Ancestral Relations and Late Prehispanic Dynamics between the Mimbres and Casas Grandes Cultures of the American Southwest/Mexican Northwest Region
Departmental News
Posted: Nov 22, 2021 - 02:00pm
Thatcher Seltzer-Rogers, PhD candidate in Archaeology, has published Ancestral Relations and Late Prehispanic Dynamics between the Mimbres and Casas Grandes Cultures of the American Southwest/Mexican Northwest Region in the Journal of Anthropological Archaeology.
Abstract:
Archaeological interpretations for the seemingly sudden introduction of new types of material culture or cultural practice often include attribution to the arrival of a migrant population.

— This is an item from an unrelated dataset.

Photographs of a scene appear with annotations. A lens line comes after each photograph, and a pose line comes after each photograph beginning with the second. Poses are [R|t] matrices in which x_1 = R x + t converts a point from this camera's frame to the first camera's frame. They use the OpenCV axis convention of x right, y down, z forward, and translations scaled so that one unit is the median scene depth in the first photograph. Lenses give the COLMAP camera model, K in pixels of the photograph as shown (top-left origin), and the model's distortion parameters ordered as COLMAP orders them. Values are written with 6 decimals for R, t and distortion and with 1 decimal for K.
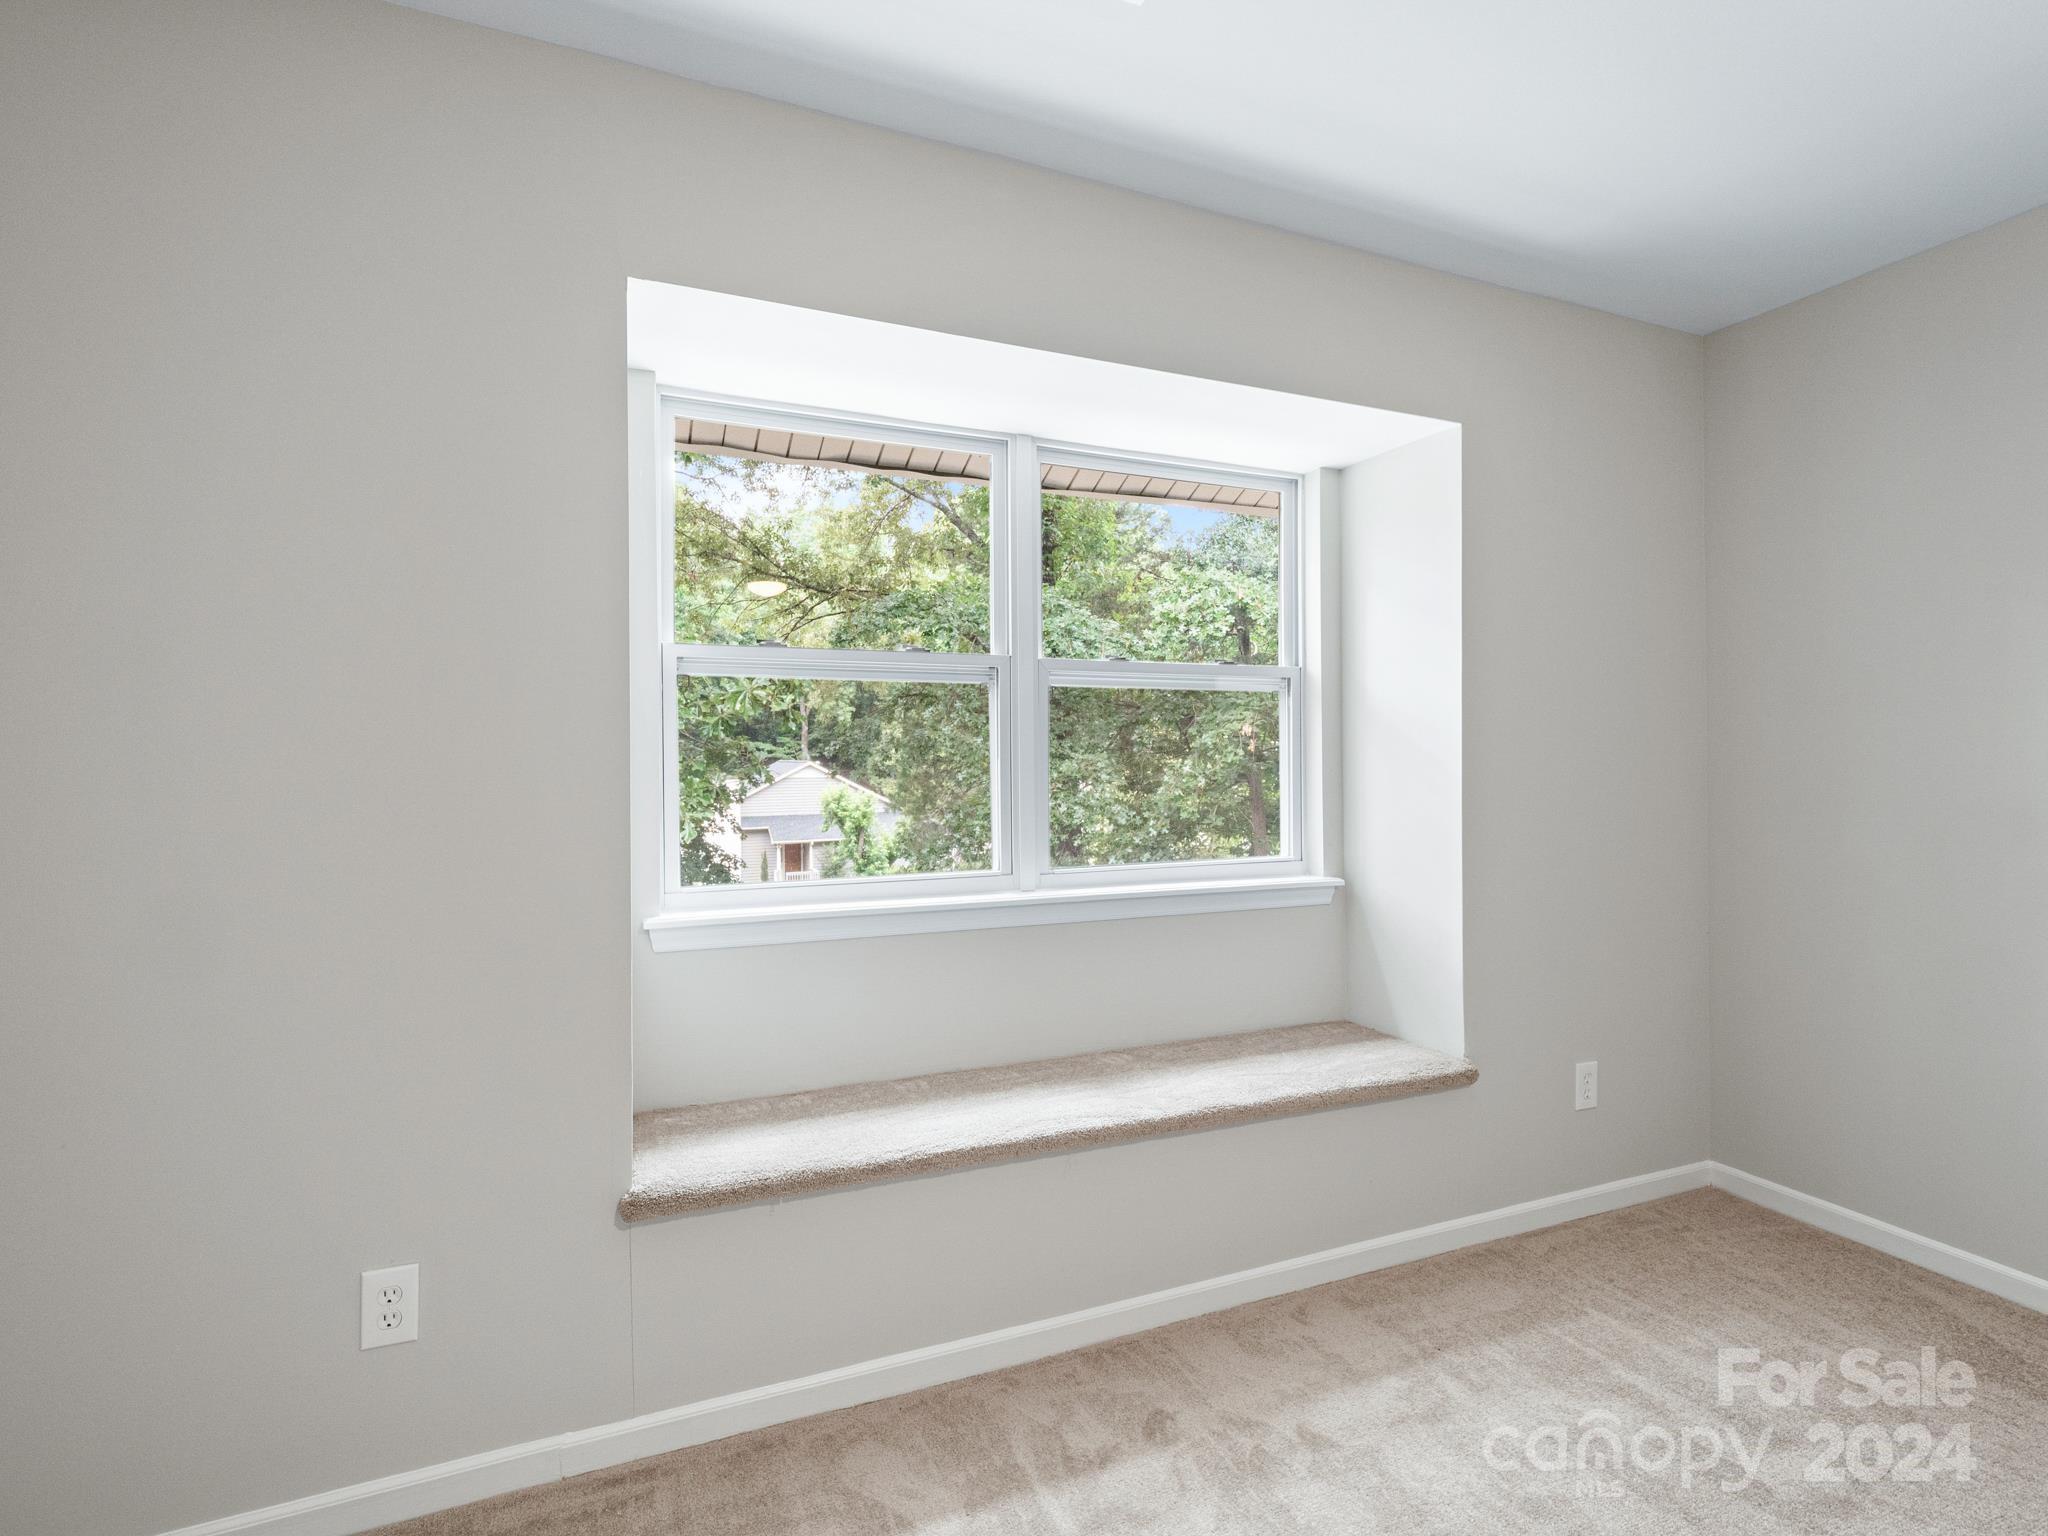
lens RADIAL K [[1007.2, 0, 1017.9], [0, 1007.2, 759.3], [0, 0, 1]] dist [0.002612, 0.001448]
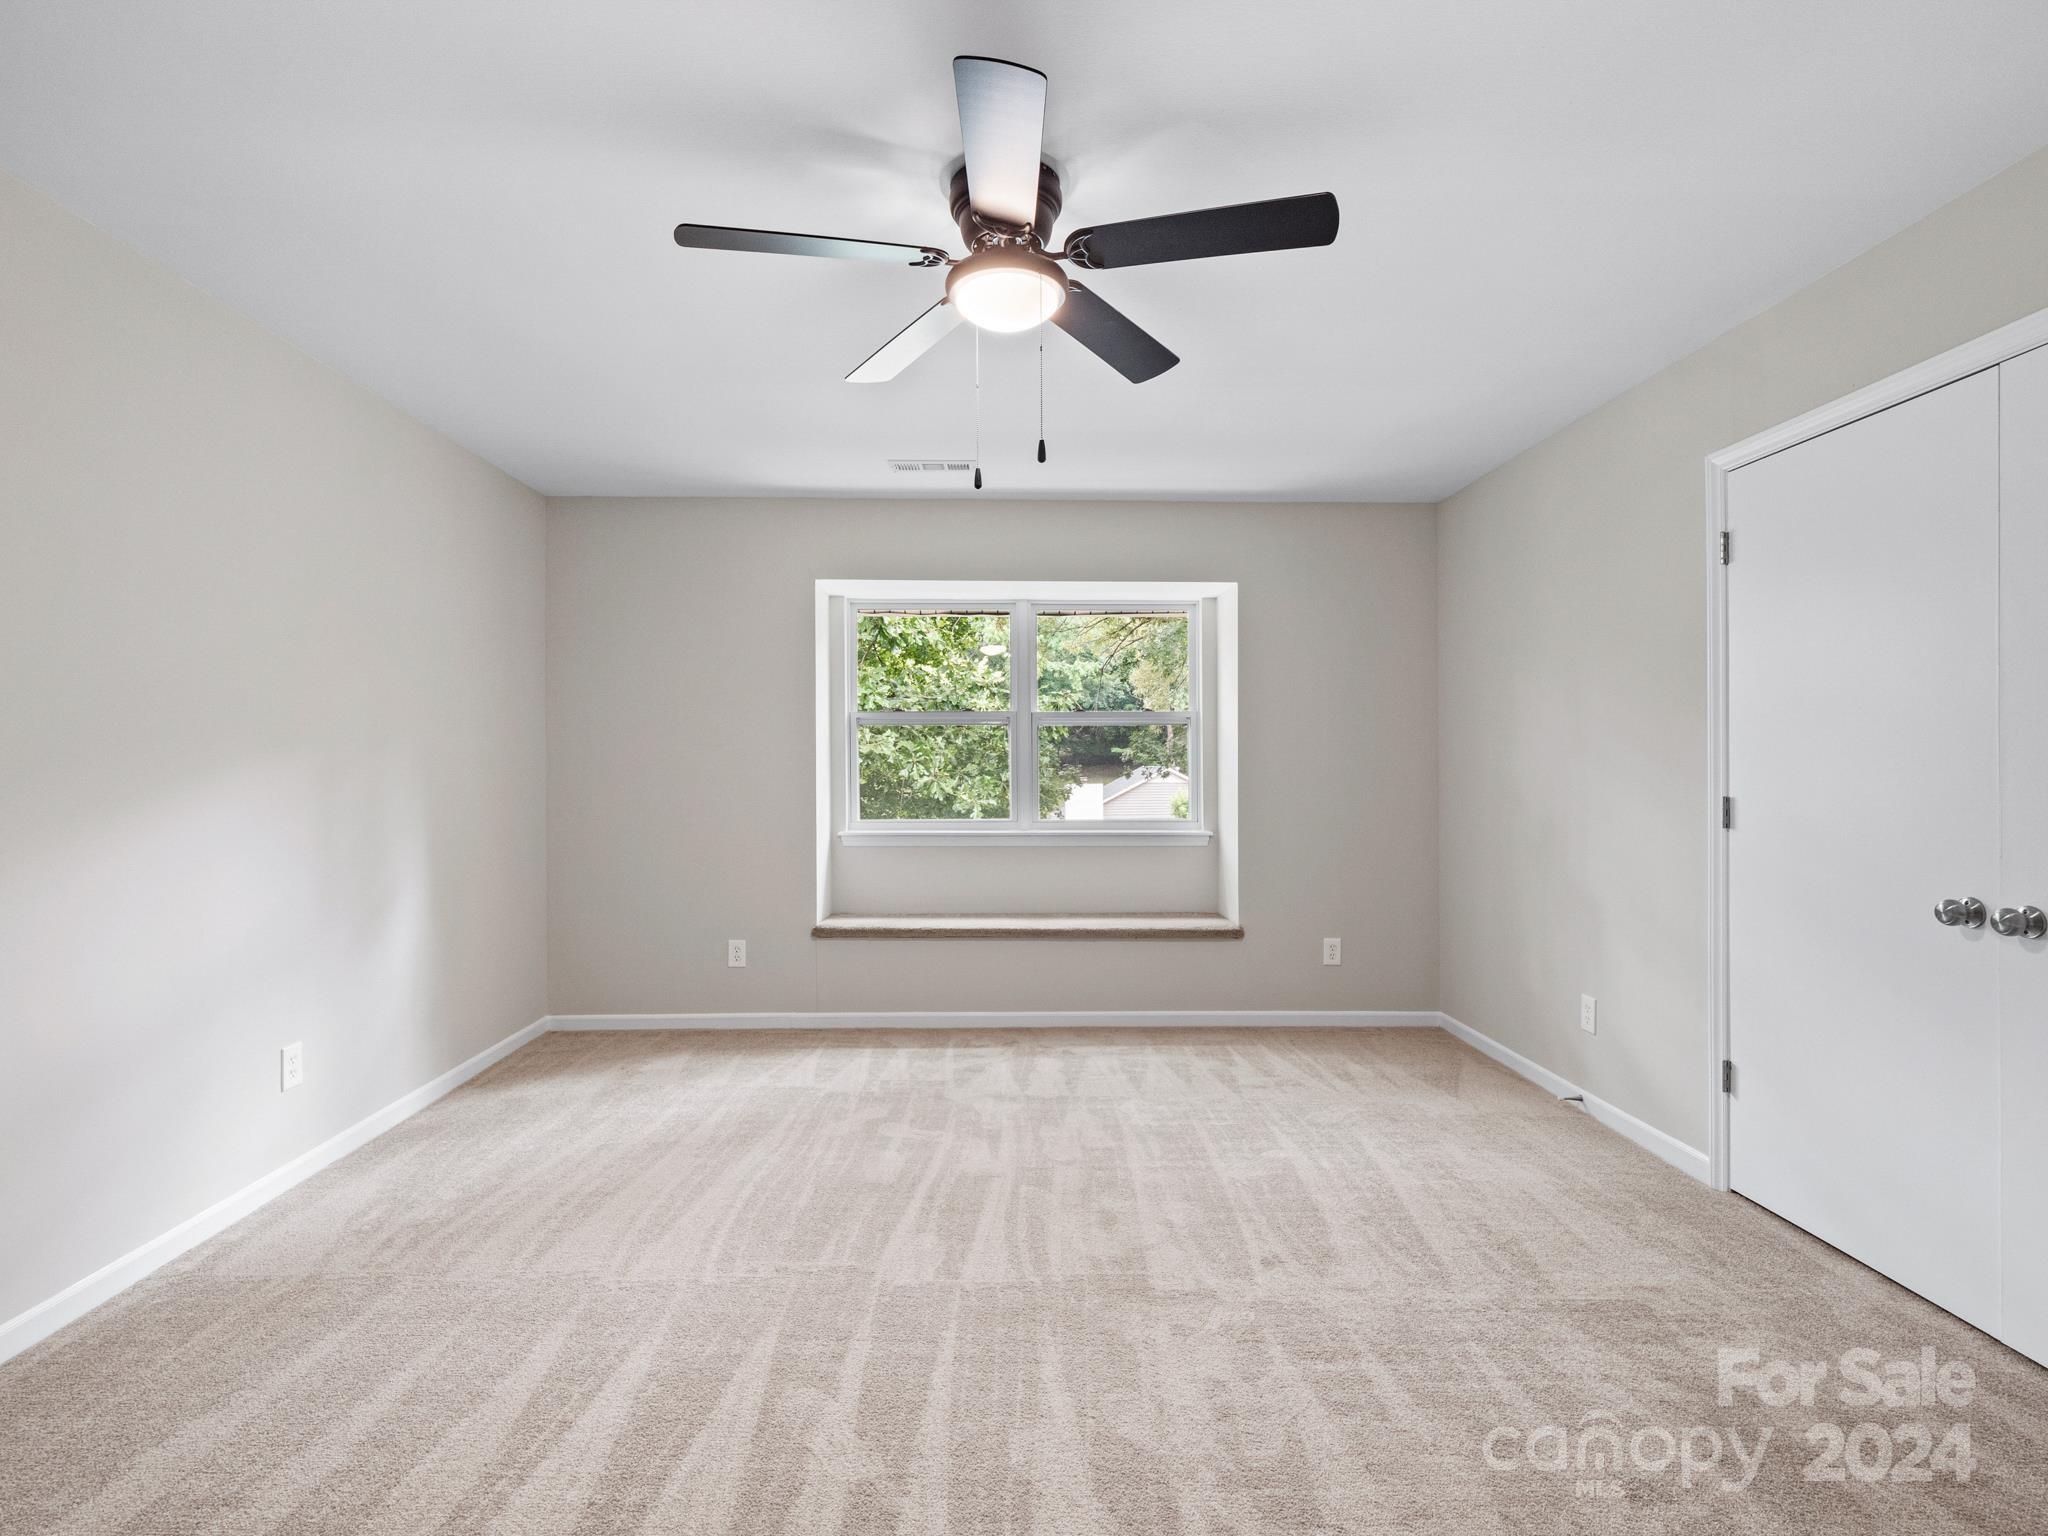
lens RADIAL K [[1007.2, 0, 1017.9], [0, 1007.2, 759.3], [0, 0, 1]] dist [0.002612, 0.001448]
pose [[0.932382, 0.005656, -0.361431, 0.857594], [-0.007622, 0.999963, -0.004017, 0.003572], [0.361395, 0.006500, 0.932390, -1.024861]]
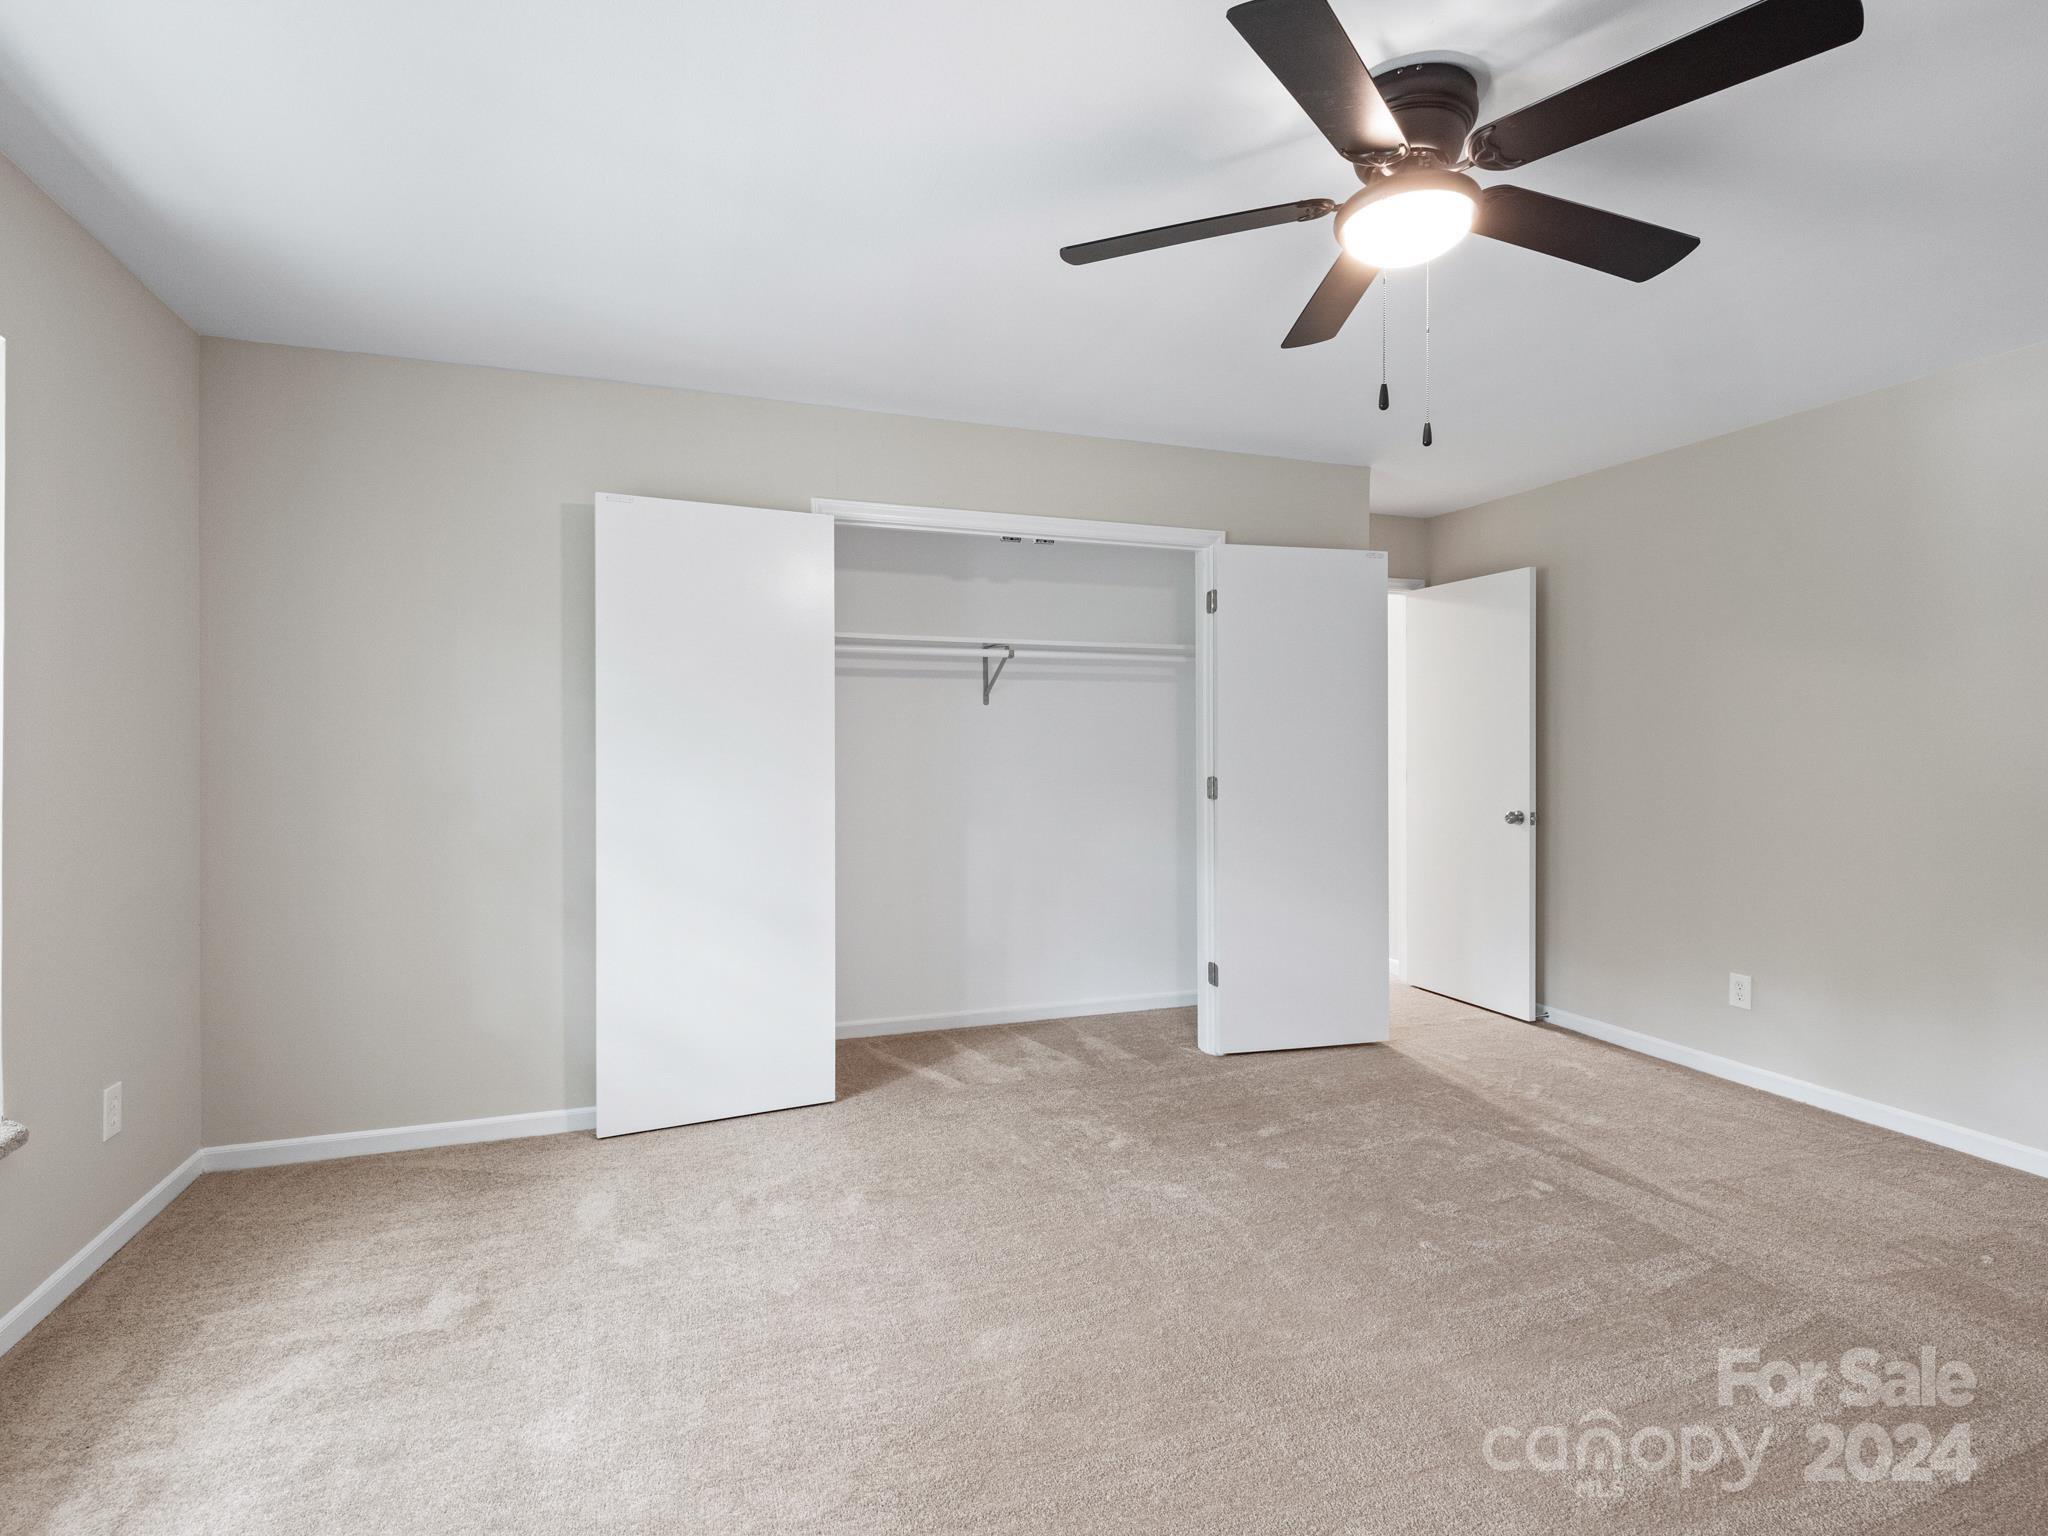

In the American Southwest/Mexican Northwest region, one heavily debated migration is that regarding the inhabitants of the Mimbres valley of southwestern New Mexico and their supposed relocation to Paquimé in the Casas Grandes valley, Chihuahua, Mexico. This paper grounds interpretations for and against any such migration within broader anthropological studies of migration, as well as a systematic evaluation of all lines of evidence employed to support such a substantial population relocation. Whereas genetic data are supportive for population intermingling between the two areas, the cultural data remain ambiguous to oppositional. Consequently, I conclude that although a migration of Mimbres people to the Casas Grandes valley likely occurred, that it was neither as meaningful as has previously been argued nor was it the sole destination area for Mimbres people. Additionally, I situate broader historical trends that characterize late prehispanic southwest New Mexico, northwest Chihuahua, and the borderland region within anthropological theory on migration and culture change and provide new explanations for a dynamic two century period.